Set down the entries below exactly as written.
____ EXTRACTED DATA
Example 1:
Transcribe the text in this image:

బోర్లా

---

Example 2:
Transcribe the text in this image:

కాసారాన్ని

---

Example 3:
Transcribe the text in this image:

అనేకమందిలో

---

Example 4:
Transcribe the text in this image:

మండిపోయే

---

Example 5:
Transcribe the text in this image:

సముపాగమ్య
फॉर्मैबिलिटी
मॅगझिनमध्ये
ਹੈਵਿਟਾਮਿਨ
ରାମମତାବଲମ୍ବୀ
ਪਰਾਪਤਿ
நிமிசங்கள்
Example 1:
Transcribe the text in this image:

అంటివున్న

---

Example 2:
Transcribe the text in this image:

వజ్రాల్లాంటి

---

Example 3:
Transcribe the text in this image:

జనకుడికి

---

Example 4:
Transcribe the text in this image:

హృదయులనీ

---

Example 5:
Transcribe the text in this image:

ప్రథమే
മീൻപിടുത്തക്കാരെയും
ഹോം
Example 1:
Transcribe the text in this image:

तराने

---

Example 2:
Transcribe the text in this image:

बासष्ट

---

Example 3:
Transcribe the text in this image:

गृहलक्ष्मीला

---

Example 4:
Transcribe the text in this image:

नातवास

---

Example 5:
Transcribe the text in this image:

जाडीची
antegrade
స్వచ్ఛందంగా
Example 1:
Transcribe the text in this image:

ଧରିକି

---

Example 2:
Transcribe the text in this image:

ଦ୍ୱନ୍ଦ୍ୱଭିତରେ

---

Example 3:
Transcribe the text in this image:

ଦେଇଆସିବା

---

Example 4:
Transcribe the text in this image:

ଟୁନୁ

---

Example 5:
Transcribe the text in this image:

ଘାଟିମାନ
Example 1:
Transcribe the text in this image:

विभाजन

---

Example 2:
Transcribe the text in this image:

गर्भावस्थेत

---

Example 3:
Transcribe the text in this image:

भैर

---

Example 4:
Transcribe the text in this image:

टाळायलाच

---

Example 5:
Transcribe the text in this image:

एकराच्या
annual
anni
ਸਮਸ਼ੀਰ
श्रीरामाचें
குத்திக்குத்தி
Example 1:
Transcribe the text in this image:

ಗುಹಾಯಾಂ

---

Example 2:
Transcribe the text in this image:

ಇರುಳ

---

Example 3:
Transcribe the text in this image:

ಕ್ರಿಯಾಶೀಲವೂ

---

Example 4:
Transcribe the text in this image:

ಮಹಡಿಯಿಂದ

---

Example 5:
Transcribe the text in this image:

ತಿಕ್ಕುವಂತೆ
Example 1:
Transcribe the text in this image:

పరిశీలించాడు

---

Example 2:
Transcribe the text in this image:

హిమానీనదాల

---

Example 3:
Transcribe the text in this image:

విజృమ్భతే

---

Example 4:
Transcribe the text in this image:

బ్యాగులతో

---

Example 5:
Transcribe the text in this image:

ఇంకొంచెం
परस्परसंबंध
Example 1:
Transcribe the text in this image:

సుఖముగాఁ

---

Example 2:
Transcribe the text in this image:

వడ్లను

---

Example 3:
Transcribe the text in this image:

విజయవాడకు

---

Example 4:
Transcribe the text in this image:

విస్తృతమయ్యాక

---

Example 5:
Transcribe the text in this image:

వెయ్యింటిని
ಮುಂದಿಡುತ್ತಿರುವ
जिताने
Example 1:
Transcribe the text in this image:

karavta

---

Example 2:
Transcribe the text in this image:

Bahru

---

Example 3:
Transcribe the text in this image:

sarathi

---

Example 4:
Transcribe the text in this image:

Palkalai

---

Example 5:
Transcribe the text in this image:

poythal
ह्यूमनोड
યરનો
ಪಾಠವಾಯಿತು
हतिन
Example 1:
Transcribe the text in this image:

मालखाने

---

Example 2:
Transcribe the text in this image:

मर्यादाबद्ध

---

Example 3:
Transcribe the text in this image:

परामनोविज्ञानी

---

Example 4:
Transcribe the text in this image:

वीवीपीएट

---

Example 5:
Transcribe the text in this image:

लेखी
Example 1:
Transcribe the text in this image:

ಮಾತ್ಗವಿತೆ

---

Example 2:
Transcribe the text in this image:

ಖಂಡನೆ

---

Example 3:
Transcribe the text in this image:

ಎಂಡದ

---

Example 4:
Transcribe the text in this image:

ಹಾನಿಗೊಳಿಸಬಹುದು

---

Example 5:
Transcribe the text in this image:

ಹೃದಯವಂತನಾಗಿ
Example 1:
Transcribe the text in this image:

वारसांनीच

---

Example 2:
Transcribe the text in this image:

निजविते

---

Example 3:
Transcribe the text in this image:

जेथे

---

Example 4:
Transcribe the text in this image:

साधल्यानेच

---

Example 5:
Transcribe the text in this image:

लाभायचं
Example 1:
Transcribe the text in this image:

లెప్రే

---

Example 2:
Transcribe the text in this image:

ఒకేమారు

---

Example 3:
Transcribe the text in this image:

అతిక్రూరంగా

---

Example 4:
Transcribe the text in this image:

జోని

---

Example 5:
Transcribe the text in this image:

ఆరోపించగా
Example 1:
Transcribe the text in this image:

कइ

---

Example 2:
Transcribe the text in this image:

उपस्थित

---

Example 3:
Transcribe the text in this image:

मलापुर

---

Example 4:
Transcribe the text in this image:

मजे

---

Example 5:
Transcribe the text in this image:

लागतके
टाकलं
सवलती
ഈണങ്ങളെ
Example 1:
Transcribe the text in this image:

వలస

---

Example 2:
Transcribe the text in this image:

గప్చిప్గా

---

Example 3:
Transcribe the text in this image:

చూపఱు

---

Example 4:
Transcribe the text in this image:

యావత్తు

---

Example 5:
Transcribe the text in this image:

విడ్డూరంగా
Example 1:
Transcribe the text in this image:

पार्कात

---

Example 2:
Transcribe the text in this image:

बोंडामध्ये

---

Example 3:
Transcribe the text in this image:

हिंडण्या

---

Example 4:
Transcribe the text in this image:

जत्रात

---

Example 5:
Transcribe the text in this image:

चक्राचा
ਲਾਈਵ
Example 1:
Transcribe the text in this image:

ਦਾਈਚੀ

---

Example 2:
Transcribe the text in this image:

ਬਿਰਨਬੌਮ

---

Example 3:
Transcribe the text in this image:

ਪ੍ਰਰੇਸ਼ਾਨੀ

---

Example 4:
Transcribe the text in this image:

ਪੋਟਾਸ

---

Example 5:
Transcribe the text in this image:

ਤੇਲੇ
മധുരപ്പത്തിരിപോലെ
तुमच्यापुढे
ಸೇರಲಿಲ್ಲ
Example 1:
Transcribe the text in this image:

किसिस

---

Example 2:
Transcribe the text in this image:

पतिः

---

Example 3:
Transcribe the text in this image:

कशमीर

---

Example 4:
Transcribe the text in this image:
________
§ **TASK RESPONSE**
Example 1:
Transcribe the text in this image:

బోర్లా

---

Example 2:
Transcribe the text in this image:

కాసారాన్ని

---

Example 3:
Transcribe the text in this image:

అనేకమందిలో

---

Example 4:
Transcribe the text in this image:

మండిపోయే

---

Example 5:
Transcribe the text in this image:

సముపాగమ్య
फॉर्मैबिलिटी
मॅगझिनमध्ये
ਹੈਵਿਟਾਮਿਨ
ରାମମତାବଲମ୍ବୀ
ਪਰਾਪਤਿ
நிமிசங்கள்
Example 1:
Transcribe the text in this image:

అంటివున్న

---

Example 2:
Transcribe the text in this image:

వజ్రాల్లాంటి

---

Example 3:
Transcribe the text in this image:

జనకుడికి

---

Example 4:
Transcribe the text in this image:

హృదయులనీ

---

Example 5:
Transcribe the text in this image:

ప్రథమే
മീൻപിടുത്തക്കാരെയും
ഹോം
Example 1:
Transcribe the text in this image:

तराने

---

Example 2:
Transcribe the text in this image:

बासष्ट

---

Example 3:
Transcribe the text in this image:

गृहलक्ष्मीला

---

Example 4:
Transcribe the text in this image:

नातवास

---

Example 5:
Transcribe the text in this image:

जाडीची
antegrade
స్వచ్ఛందంగా
Example 1:
Transcribe the text in this image:

ଧରିକି

---

Example 2:
Transcribe the text in this image:

ଦ୍ୱନ୍ଦ୍ୱଭିତରେ

---

Example 3:
Transcribe the text in this image:

ଦେଇଆସିବା

---

Example 4:
Transcribe the text in this image:

ଟୁନୁ

---

Example 5:
Transcribe the text in this image:

ଘାଟିମାନ
Example 1:
Transcribe the text in this image:

विभाजन

---

Example 2:
Transcribe the text in this image:

गर्भावस्थेत

---

Example 3:
Transcribe the text in this image:

भैर

---

Example 4:
Transcribe the text in this image:

टाळायलाच

---

Example 5:
Transcribe the text in this image:

एकराच्या
annual
anni
ਸਮਸ਼ੀਰ
श्रीरामाचें
குத்திக்குத்தி
Example 1:
Transcribe the text in this image:

ಗುಹಾಯಾಂ

---

Example 2:
Transcribe the text in this image:

ಇರುಳ

---

Example 3:
Transcribe the text in this image:

ಕ್ರಿಯಾಶೀಲವೂ

---

Example 4:
Transcribe the text in this image:

ಮಹಡಿಯಿಂದ

---

Example 5:
Transcribe the text in this image:

ತಿಕ್ಕುವಂತೆ
Example 1:
Transcribe the text in this image:

పరిశీలించాడు

---

Example 2:
Transcribe the text in this image:

హిమానీనదాల

---

Example 3:
Transcribe the text in this image:

విజృమ్భతే

---

Example 4:
Transcribe the text in this image:

బ్యాగులతో

---

Example 5:
Transcribe the text in this image:

ఇంకొంచెం
परस्परसंबंध
Example 1:
Transcribe the text in this image:

సుఖముగాఁ

---

Example 2:
Transcribe the text in this image:

వడ్లను

---

Example 3:
Transcribe the text in this image:

విజయవాడకు

---

Example 4:
Transcribe the text in this image:

విస్తృతమయ్యాక

---

Example 5:
Transcribe the text in this image:

వెయ్యింటిని
ಮುಂದಿಡುತ್ತಿರುವ
जिताने
Example 1:
Transcribe the text in this image:

karavta

---

Example 2:
Transcribe the text in this image:

Bahru

---

Example 3:
Transcribe the text in this image:

sarathi

---

Example 4:
Transcribe the text in this image:

Palkalai

---

Example 5:
Transcribe the text in this image:

poythal
ह्यूमनोड
યરનો
ಪಾಠವಾಯಿತು
हतिन
Example 1:
Transcribe the text in this image:

मालखाने

---

Example 2:
Transcribe the text in this image:

मर्यादाबद्ध

---

Example 3:
Transcribe the text in this image:

परामनोविज्ञानी

---

Example 4:
Transcribe the text in this image:

वीवीपीएट

---

Example 5:
Transcribe the text in this image:

लेखी
Example 1:
Transcribe the text in this image:

ಮಾತ್ಗವಿತೆ

---

Example 2:
Transcribe the text in this image:

ಖಂಡನೆ

---

Example 3:
Transcribe the text in this image:

ಎಂಡದ

---

Example 4:
Transcribe the text in this image:

ಹಾನಿಗೊಳಿಸಬಹುದು

---

Example 5:
Transcribe the text in this image:

ಹೃದಯವಂತನಾಗಿ
Example 1:
Transcribe the text in this image:

वारसांनीच

---

Example 2:
Transcribe the text in this image:

निजविते

---

Example 3:
Transcribe the text in this image:

जेथे

---

Example 4:
Transcribe the text in this image:

साधल्यानेच

---

Example 5:
Transcribe the text in this image:

लाभायचं
Example 1:
Transcribe the text in this image:

లెప్రే

---

Example 2:
Transcribe the text in this image:

ఒకేమారు

---

Example 3:
Transcribe the text in this image:

అతిక్రూరంగా

---

Example 4:
Transcribe the text in this image:

జోని

---

Example 5:
Transcribe the text in this image:

ఆరోపించగా
Example 1:
Transcribe the text in this image:

कइ

---

Example 2:
Transcribe the text in this image:

उपस्थित

---

Example 3:
Transcribe the text in this image:

मलापुर

---

Example 4:
Transcribe the text in this image:

मजे

---

Example 5:
Transcribe the text in this image:

लागतके
टाकलं
सवलती
ഈണങ്ങളെ
Example 1:
Transcribe the text in this image:

వలస

---

Example 2:
Transcribe the text in this image:

గప్చిప్గా

---

Example 3:
Transcribe the text in this image:

చూపఱు

---

Example 4:
Transcribe the text in this image:

యావత్తు

---

Example 5:
Transcribe the text in this image:

విడ్డూరంగా
Example 1:
Transcribe the text in this image:

पार्कात

---

Example 2:
Transcribe the text in this image:

बोंडामध्ये

---

Example 3:
Transcribe the text in this image:

हिंडण्या

---

Example 4:
Transcribe the text in this image:

जत्रात

---

Example 5:
Transcribe the text in this image:

चक्राचा
ਲਾਈਵ
Example 1:
Transcribe the text in this image:

ਦਾਈਚੀ

---

Example 2:
Transcribe the text in this image:

ਬਿਰਨਬੌਮ

---

Example 3:
Transcribe the text in this image:

ਪ੍ਰਰੇਸ਼ਾਨੀ

---

Example 4:
Transcribe the text in this image:

ਪੋਟਾਸ

---

Example 5:
Transcribe the text in this image:

ਤੇਲੇ
മധുരപ്പത്തിരിപോലെ
तुमच्यापुढे
ಸೇರಲಿಲ್ಲ
Example 1:
Transcribe the text in this image:

किसिस

---

Example 2:
Transcribe the text in this image:

पतिः

---

Example 3:
Transcribe the text in this image:

कशमीर

---

Example 4:
Transcribe the text in this image:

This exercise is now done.